After reporting to the instructional league that fall, McGinn discovered that he had been selected by the Expos in the expansion draft.

“When I got to Expos training camp in 1969, it was just like the first day of college. Everybody was new. You knew who some guys were; you knew who Rusty Staub was. But there were a lot of rookies like myself who had only had part of a year in the big leagues,” he said.

After posting a respectable 3.94 ERA with the Expos in their first season, McGinn returned to Montreal for two more seasons.

McGinn split the 1971 season between Montreal and the team’s triple-A affiliate in Winnipeg, before landing with the Cubs in 1972. He retired after triple-A stints in the Cubs and Cardinals organizations in 1973.

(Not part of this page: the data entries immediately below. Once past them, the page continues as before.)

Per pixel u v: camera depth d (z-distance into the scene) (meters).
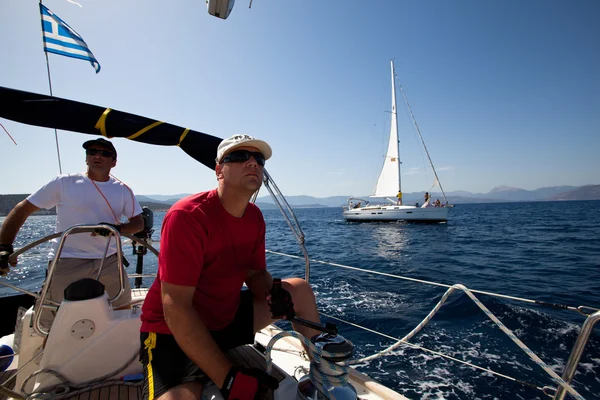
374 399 1.68
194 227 1.33
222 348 1.54
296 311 1.70
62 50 3.45
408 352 4.40
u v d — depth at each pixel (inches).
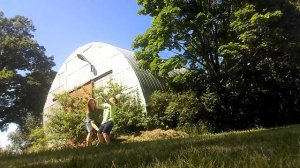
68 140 937.5
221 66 1027.3
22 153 349.1
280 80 1014.4
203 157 113.8
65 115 948.6
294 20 1060.5
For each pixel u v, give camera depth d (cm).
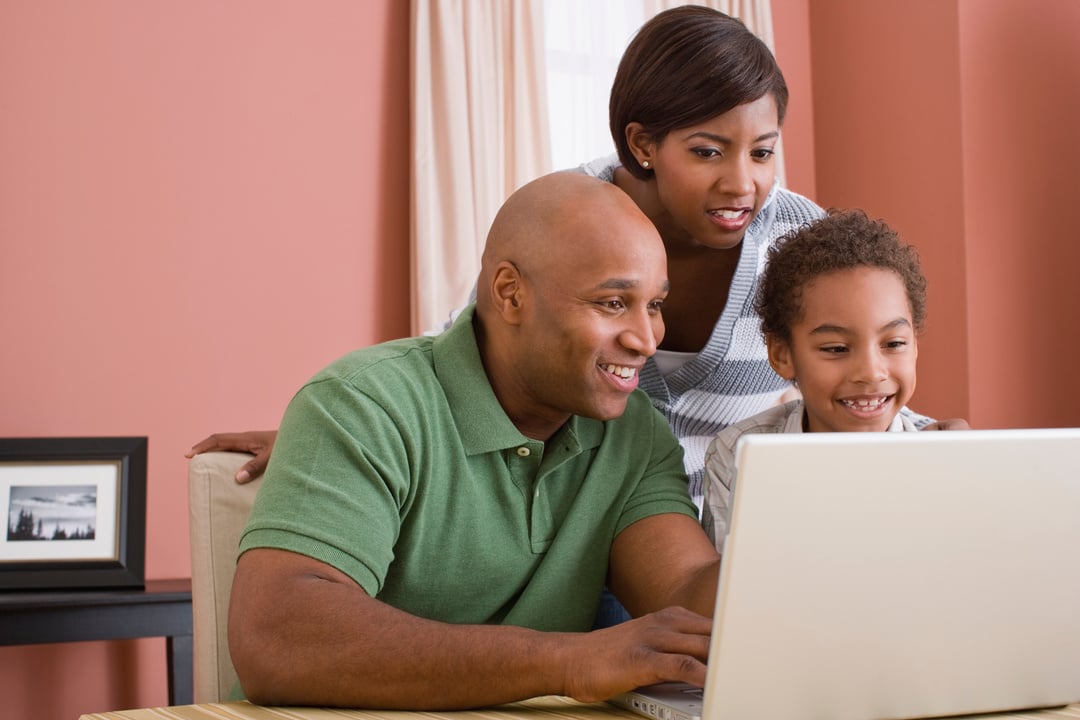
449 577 109
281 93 299
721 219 136
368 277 307
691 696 83
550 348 103
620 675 79
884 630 73
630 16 346
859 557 71
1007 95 339
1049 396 338
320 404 103
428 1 313
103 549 236
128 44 282
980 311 330
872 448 69
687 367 158
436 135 311
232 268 291
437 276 308
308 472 98
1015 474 74
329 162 304
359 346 305
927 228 343
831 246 137
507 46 325
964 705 79
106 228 278
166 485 280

Following his playing career, McGinn worked in sales & marketing for AT&T for 24 years, before becoming a scout with the Philadelphia Phillies. In 2000, he started working as a pitching coach for the University of Nebraska.

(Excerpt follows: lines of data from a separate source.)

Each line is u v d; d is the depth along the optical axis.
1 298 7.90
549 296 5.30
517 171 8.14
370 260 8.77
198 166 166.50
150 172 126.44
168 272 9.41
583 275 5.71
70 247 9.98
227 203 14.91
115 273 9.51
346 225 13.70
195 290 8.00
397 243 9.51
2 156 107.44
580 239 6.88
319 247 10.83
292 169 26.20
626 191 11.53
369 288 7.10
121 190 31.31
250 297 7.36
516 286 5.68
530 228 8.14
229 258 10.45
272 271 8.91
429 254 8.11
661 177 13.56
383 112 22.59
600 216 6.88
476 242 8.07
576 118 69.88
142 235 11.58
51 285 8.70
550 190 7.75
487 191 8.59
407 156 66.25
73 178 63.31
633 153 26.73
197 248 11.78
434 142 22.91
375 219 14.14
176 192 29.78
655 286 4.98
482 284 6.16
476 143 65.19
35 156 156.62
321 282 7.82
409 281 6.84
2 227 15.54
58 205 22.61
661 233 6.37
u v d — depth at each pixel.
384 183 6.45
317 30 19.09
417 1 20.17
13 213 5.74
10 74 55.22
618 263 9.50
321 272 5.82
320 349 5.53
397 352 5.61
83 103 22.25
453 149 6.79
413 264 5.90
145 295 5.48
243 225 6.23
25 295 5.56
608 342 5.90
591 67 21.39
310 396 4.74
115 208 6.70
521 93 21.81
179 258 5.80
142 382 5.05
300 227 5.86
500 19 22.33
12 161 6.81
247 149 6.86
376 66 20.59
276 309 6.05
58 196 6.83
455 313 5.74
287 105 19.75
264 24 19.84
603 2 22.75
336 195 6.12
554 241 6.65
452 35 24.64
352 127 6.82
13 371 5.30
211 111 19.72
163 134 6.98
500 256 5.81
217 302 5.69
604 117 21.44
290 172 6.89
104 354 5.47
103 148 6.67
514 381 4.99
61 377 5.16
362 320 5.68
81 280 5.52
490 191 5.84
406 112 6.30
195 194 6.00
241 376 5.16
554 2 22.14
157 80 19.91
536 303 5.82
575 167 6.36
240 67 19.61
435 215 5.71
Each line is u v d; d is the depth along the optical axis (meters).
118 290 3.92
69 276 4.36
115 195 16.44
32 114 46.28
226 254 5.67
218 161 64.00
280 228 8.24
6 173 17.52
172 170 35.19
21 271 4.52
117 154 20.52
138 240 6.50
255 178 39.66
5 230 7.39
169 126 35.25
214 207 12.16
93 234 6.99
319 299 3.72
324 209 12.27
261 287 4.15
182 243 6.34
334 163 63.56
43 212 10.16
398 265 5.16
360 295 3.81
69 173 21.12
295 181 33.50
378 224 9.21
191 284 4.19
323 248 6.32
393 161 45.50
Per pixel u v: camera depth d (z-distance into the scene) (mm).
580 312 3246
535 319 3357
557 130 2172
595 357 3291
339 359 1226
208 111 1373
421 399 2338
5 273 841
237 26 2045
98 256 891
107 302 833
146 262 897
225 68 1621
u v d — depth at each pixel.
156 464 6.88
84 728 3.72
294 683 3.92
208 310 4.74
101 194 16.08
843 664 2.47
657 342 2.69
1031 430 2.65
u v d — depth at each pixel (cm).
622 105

*For the record, the first position player to hit a home run for the Expos in a regular season game was Canadian Baseball Hall of Fame inductee Rusty Staub who belted one four innings after McGinn in the franchise’s first game.

 

Published by cooperstownersincanada

Kevin Glew is a professional writer based in London, Ontario. His work has been featured on CBC Sports, Sportsnet.ca, MLB.com and Sympatico.ca. He has also written articles for Baseball Digest, Baseball America, The Hockey News, Sports Market Report and the Canadian Baseball Network. He has been involved with the Canadian Baseball Hall of Fame for more than 16 years, including a two-year stint as the museum's acting curator.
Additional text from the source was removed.